The Saint Augustine District Hospital of Gihanga (Hôpital de District Saint Augustin de Gihanga) is a faith-based hospital in Bubanza Province, Burundi.

==Location==

The Gihanga Hospital is a hospital in the Commune of Gihanga, in the Mpanda Health District.
The other hospital in the district is the Mpanda Hospital.
It is an approved district hospital serving a population of 110,661 as of 2014.
It is operated by the Bene-Mukama nuns.

==Events==

In October 2013 Iwacu reported that due to lack of fuel the ambulance had rarely been used for over four months.
Patients had to pay the driver to use it.
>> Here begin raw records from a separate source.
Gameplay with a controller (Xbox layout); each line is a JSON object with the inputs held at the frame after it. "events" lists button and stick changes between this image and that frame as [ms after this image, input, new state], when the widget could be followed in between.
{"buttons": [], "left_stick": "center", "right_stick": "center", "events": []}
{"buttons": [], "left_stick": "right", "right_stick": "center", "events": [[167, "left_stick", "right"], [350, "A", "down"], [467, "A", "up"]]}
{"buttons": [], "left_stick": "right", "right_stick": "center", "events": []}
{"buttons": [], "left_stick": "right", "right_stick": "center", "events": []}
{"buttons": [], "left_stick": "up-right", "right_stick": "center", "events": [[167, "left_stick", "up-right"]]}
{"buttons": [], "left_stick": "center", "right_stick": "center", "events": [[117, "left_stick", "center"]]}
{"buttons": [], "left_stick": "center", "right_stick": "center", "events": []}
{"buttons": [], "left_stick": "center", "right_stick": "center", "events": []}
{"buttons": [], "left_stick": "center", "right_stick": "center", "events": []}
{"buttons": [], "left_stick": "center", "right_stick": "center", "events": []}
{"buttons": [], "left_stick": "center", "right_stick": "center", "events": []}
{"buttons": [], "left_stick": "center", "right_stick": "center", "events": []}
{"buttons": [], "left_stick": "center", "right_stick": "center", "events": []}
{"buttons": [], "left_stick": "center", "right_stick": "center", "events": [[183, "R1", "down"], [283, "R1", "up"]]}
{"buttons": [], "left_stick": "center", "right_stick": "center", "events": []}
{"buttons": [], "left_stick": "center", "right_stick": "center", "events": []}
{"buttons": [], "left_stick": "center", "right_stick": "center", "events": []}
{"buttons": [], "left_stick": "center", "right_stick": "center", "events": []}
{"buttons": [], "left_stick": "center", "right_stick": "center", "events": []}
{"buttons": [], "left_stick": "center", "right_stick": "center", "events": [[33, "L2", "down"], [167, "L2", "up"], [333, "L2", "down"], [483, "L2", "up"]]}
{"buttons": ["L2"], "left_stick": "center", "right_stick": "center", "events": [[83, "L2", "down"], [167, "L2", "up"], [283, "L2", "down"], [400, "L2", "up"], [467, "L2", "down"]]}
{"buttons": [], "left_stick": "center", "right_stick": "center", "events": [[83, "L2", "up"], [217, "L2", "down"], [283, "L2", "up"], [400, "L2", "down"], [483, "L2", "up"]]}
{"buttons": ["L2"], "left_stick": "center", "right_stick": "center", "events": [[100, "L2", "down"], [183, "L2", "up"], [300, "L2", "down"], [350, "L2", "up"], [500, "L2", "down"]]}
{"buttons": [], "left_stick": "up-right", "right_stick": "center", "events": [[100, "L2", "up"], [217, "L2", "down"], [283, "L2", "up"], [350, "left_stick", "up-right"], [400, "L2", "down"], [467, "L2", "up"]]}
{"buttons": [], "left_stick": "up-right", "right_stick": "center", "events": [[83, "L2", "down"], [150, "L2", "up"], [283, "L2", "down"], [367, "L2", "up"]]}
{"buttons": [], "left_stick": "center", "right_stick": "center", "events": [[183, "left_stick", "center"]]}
In March 2016 Saint Augustin hospital in Gihanga had been without electricity for abour a month.
Surgical operations, laboratory tests and X-rays could not be provided.
REGIDESO had dismantled a transformer close to the hospital, and said it was being repaired.

In September 2021 COVID-19 patients were sharing rooms with other patients due to lack of space.
The few oxygen cylinders that were available were being shared by all patients.
Over ten employees of the hospital had already been infected by the coronovirus.

In June 2022 the Bubanza health province was planning to add new Neonatology and the mother-child services in Gihanga Hospital, and also to teach health care staff how to explain the natural method of contraception to women.